Setelah Tjitjik menyebut hal tersebut, banyak orang yang salah mengartikan. Banyak yang menganggap pernyataan tersebut bermakna kuliah adalah kebutuhan tersier.
SCROLL TO CONTINUE WITH CONTENT
Padahal, menurut dosen administrasi publik Fakultas Ilmu Sosial dan Ilmu Politik (FISIP) Universitas Airlangga (Unair), Agie Nugroho Soegiono, pendidikan tersier dan kebutuhan tersier jelas berbeda.
"Nah, sebenarnya yang dimaksud pendidikan tersier oleh beliau (Prof Tjitjik) adalah mengenai level pendidikan ketiga. Namun, pernyataannya banyak disalahartikan dengan menyebut kalo pendidikan tinggi merupakan kebutuhan tersier, " jelas Agie dalam laman Unair, dikutip Senin (27/5/2024).
Perbedaan Tertiary Education dan Tertiary Needs
Agie berpendapat masyarakat yang salah menangkap maksud Tjitjik belum bisa membedakan antara tertiary education dan tertiary needs. Dalam konteks pendidikan, tersier yang dimaksud adalah tingkat pendidikan.
"Pendidikan tersier dan kebutuhan tersier itu adalah dua hal yang berbeda. Media seringkali mengutip pendidikan tersier sebagai kebutuhan tersier. Pendidikan tersier itu mengacu pada level atau tingkat pendidikan. Sedangkan, kebutuhan tersier sebagaimana yang kita tahu adalah kebutuhan yang memang bisa dikatakan mewah," tutur Agie.
Tertiary education baru bisa didapatkan oleh seseorang setelah menyelesaikan primary education (SD) dan secondary education (SMP dan SMA).
Agie berpendapat seharusnya pendidikan tinggi bisa menjadi jalan untuk mengubah kondisi ekonomi mahasiswa. Lewat kuliah, kesempatan seseorang untuk mendapatkan pekerjaan lebih tinggi.
"Oleh sebab itu, kalo kita ingin maju pendidikan tersier harus dibuka seluas-luasnya," katanya.
Mahasiswa Menengah Perlu Disorot Imbas Kenaikan UKT
Adapun soal kenaikan UKT di berbagai PTN, Agie menyebut mahasiswa dengan ekonomi golongan menengah perlu diperhatikan. Mereka adalah mahasiswa yang rata-rata tak mendapat beasiswa juga tak termasuk golongan orang kaya.
"Kelas menengah ini yang menjadi persoalan karena mereka tidak memiliki kemampuan dan bantuan. Ini yang harus diupayakan oleh pemerintah. Kemendikbud mengambil tindakan pada kenaikan melonjak drastis namun tidak didasari pada alasan yang rasional," kata Agie.
Agie berharap prioritas anggaran pendidikan bisa tujukan terhadap akses pendidikan tinggi. Menurutnya, pendidikan tinggi harus memberikan kesempatan yang luas bagi masyarakat menengah ke bawah.

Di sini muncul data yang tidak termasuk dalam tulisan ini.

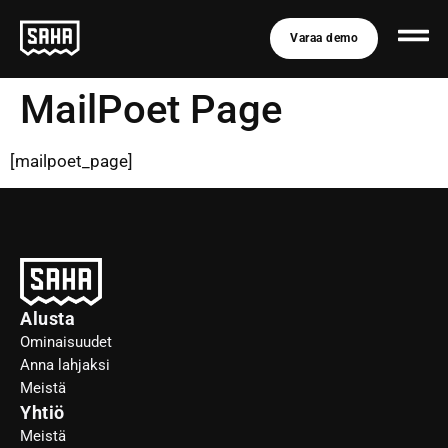
Varaa demo
MailPoet Page
[mailpoet_page]
Alusta
Ominaisuudet
Anna lahjaksi
Meistä
Yhtiö
Meistä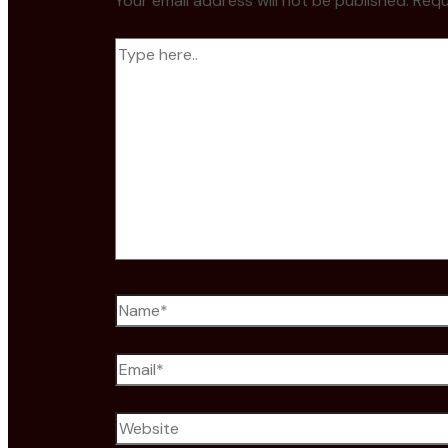
Your email address will not be published.
Requ
Type
here..
Name*
Email*
Website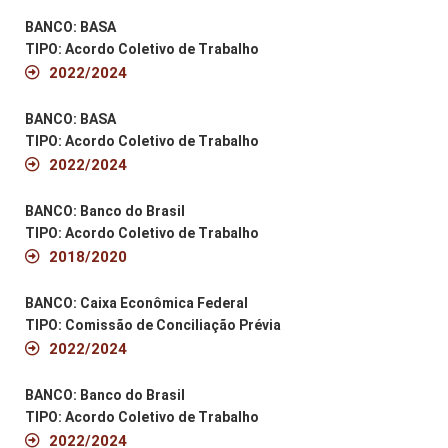
BANCO: BASA
TIPO: Acordo Coletivo de Trabalho
2022/2024
BANCO: BASA
TIPO: Acordo Coletivo de Trabalho
2022/2024
BANCO: Banco do Brasil
TIPO: Acordo Coletivo de Trabalho
2018/2020
BANCO: Caixa Econômica Federal
TIPO: Comissão de Conciliação Prévia
2022/2024
BANCO: Banco do Brasil
TIPO: Acordo Coletivo de Trabalho
2022/2024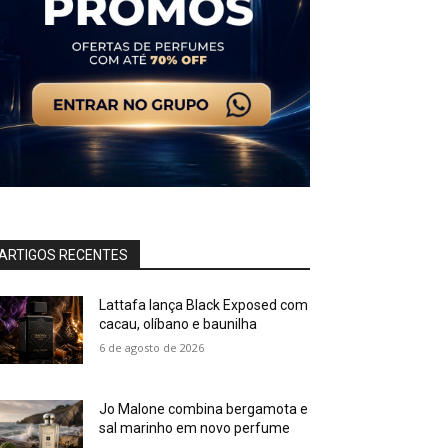
ARTIGOS RECENTES
Lattafa lança Black Exposed com
cacau, olíbano e baunilha
6 de agosto de 2026
Jo Malone combina bergamota e
sal marinho em novo perfume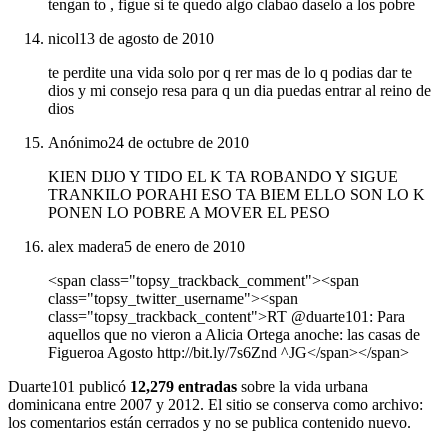
tengan to , figue si te quedo algo clabao daselo a los pobre
nicol
13 de agosto de 2010
te perdite una vida solo por q rer mas de lo q podias dar te
dios y mi consejo resa para q un dia puedas entrar al reino de
dios
Anónimo
24 de octubre de 2010
KIEN DIJO Y TIDO EL K TA ROBANDO Y SIGUE
TRANKILO PORAHI ESO TA BIEM ELLO SON LO K
PONEN LO POBRE A MOVER EL PESO
alex madera
5 de enero de 2010
<span class="topsy_trackback_comment"><span
class="topsy_twitter_username"><span
class="topsy_trackback_content">RT @duarte101: Para
aquellos que no vieron a Alicia Ortega anoche: las casas de
Figueroa Agosto http://bit.ly/7s6Znd ^JG</span></span>
Duarte101 publicó
12,279 entradas
sobre la vida urbana
dominicana entre 2007 y 2012. El sitio se conserva como archivo:
los comentarios están cerrados y no se publica contenido nuevo.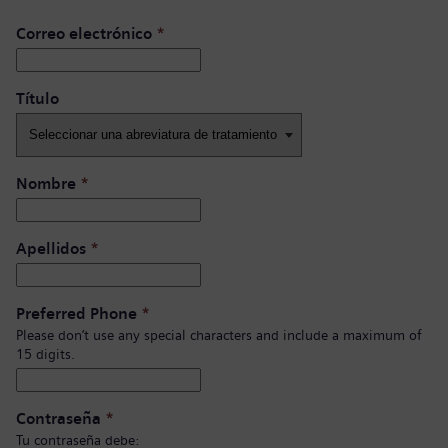
Correo electrónico
*
Título ​
Nombre
*
Apellidos
*
Preferred Phone
*
Please don’t use any special characters and include a maximum of
15 digits.
Contraseña
*
Tu contraseña debe: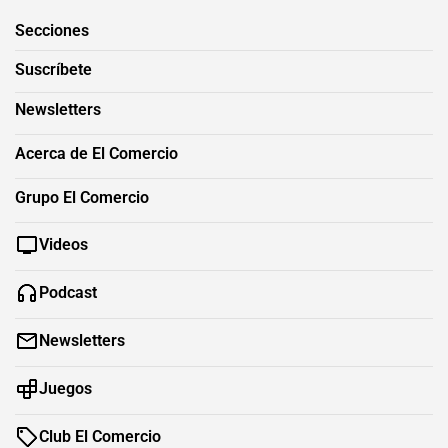
Secciones
Suscríbete
Newsletters
Acerca de El Comercio
Grupo El Comercio
Videos
Podcast
Newsletters
Juegos
Club El Comercio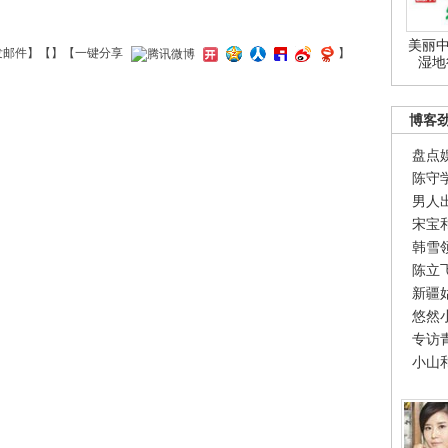
美丽中
发邮件
】【
】
【一键分享
】
湿地
博客
盘点
陈守
男人
宋宝
韩雪
陈立
新疆
悠然
专访
小山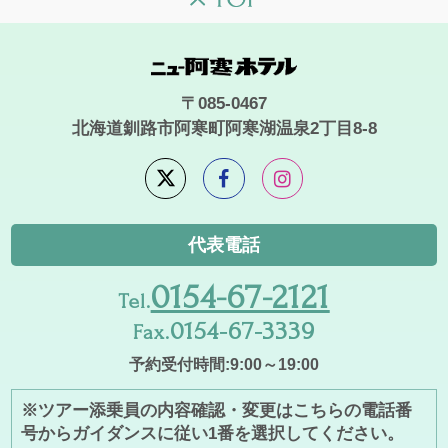
〒085-0467
北海道釧路市阿寒町阿寒湖温泉2丁目8-8
代表電話
0154-67-2121
Tel.
0154-67-3339
Fax.
予約受付時間:9:00～19:00
※ツアー添乗員の内容確認・変更はこちらの電話番
号からガイダンスに従い1番を選択してください。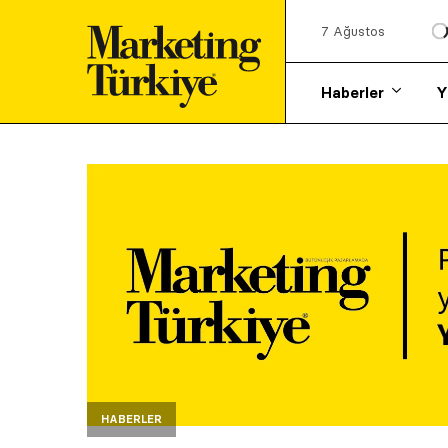
7 Ağustos
Haberler
Y
HABERLER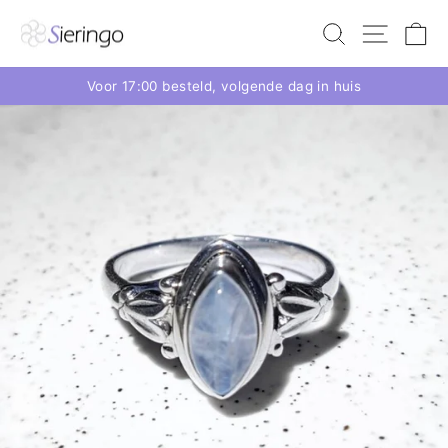
Voor 17:00 besteld, volgende dag in huis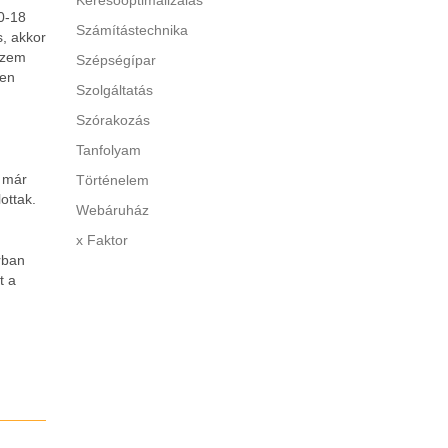
Keresőoptimalizálás
0-18
Számítástechnika
, akkor
szem
Szépségípar
ben
Szolgáltatás
Szórakozás
Tanfolyam
y már
Történelem
ottak.
Webáruház
x Faktor
orban
t a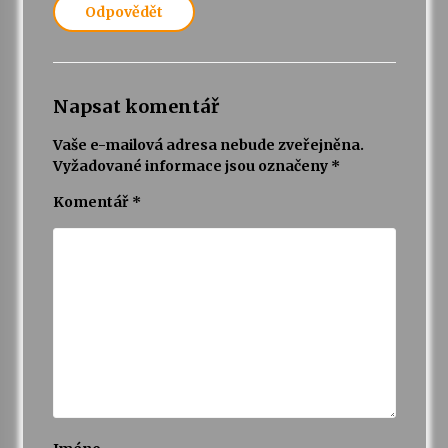
Odpovědět
Napsat komentář
Vaše e-mailová adresa nebude zveřejněna.
Vyžadované informace jsou označeny
*
Komentář
*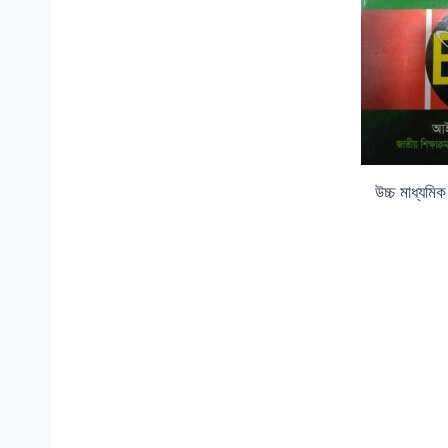
উচ্চ মাধ্যমিক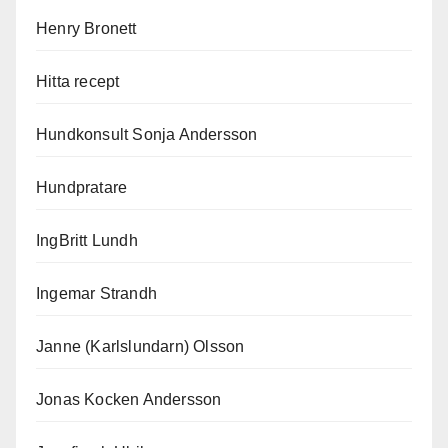
Henry Bronett
Hitta recept
Hundkonsult Sonja Andersson
Hundpratare
IngBritt Lundh
Ingemar Strandh
Janne (Karlslundarn) Olsson
Jonas Kocken Andersson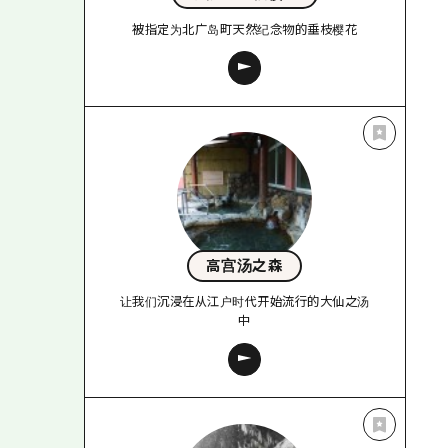
被指定为北广岛町天然纪念物的垂枝樱花
高宫汤之森
让我们沉浸在从江户时代开始流行的大仙之汤
中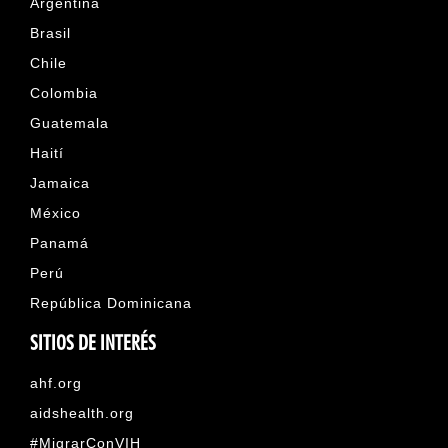
Argentina
Brasil
Chile
Colombia
Guatemala
Haití
Jamaica
México
Panamá
Perú
República Dominicana
SITIOS DE INTERÉS
ahf.org
aidshealth.org
#MigrarConVIH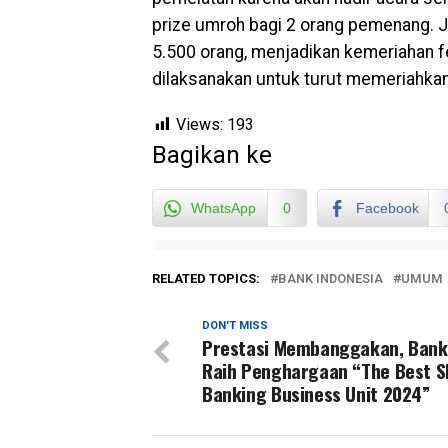
prize umroh bagi 2 orang pemenang. J
5.500 orang, menjadikan kemeriahan fe
dilaksanakan untuk turut memeriahkan
Views:
193
Bagikan ke
WhatsApp
0
Facebook
RELATED TOPICS:
BANK INDONESIA
UMUM
DON'T MISS
Prestasi Membanggakan, Bank 
Raih Penghargaan “The Best S
Banking Business Unit 2024”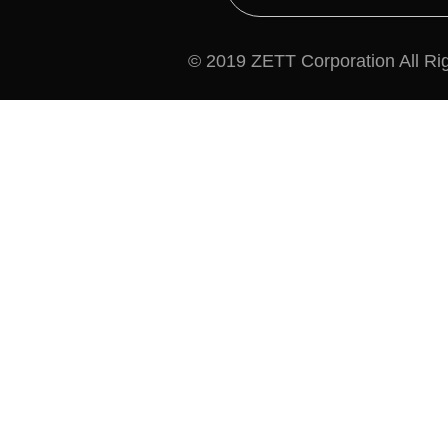
© 2019 ZETT Corporation All Ri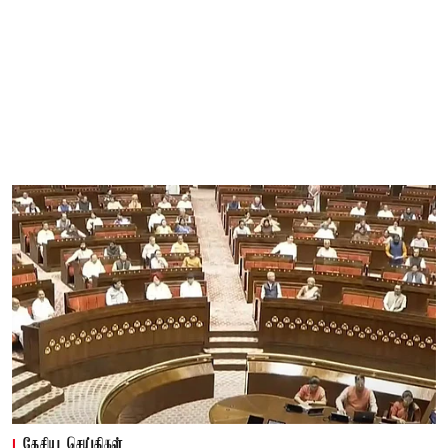
தேசிய செய்திகள்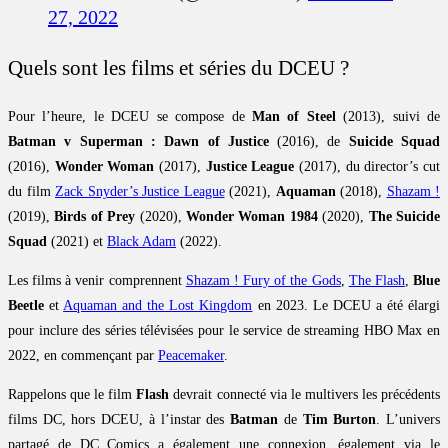
27, 2022
Quels sont les films et séries du DCEU ?
Pour l’heure, le DCEU se compose de
Man of Steel
(2013), suivi de
Batman v Superman : Dawn of Justice
(2016), de
Suicide Squad
(2016),
Wonder Woman
(2017),
Justice League
(2017), du director’s cut
du film
Zack Snyder’s Justice League
(2021),
Aquaman
(2018),
Shazam !
(2019),
Birds of Prey
(2020),
Wonder Woman 1984
(2020),
The Suicide
Squad
(2021) et
Black Adam
(2022).
Les films à venir comprennent
Shazam ! Fury of the Gods
,
The Flash
,
Blue
Beetle
et
Aquaman and the Lost Kingdom
en 2023. Le DCEU a été élargi
pour inclure des séries télévisées pour le service de streaming HBO Max en
2022, en commençant par
Peacemaker
.
Rappelons que le film
Flash
devrait connecté via le multivers les précédents
films DC, hors DCEU, à l’instar des
Batman
de
Tim Burton
. L’univers
partagé de DC Comics a également une connexion, également via le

"Ke depan saya rasa prioritas anggaran pendidikan harus ditujukan pada akses pendidikan tinggi seluas-luasnya pada masyarakat kelas menengah ke bawah. Bantuan pendidikan juga mesti diawasi secara ketat dan tepat sasaran," katanya.
Soal Program Student Loan
Di samping polemik UKT, banyak yang menyinggung perihal student loan. Wacana ini sempat disampaikan oleh Menteri Keuangan Sri Mulyani.
Student loan adalah pinjaman mahasiswa untuk membayar biaya kuliah. Di luar negeri, student loan telah meringankan beban mahasiswa karena pembayaran kuliah bisa dengan mencicil bahkan hingga mereka lulus dan bekerja.
"Di negara lain sebenarnya pinjaman mahasiswa atau student loan ini sudah banyak diterapkan. Cuma masalahnya apakah seorang pelamar program itu benar-benar punya perencanaan dan prospek kerja yang bagus untuk bisa mengembalikan pinjaman ketika mereka sudah lulus kuliah nanti," ungkap Agie.
Menurut Agie sistem ini perlu dicermati bersama agar tak menimbulkan masalah baru setelah memperolehnya. Jangan sampai mahasiswa terjerat hutang selama masa pendidikan.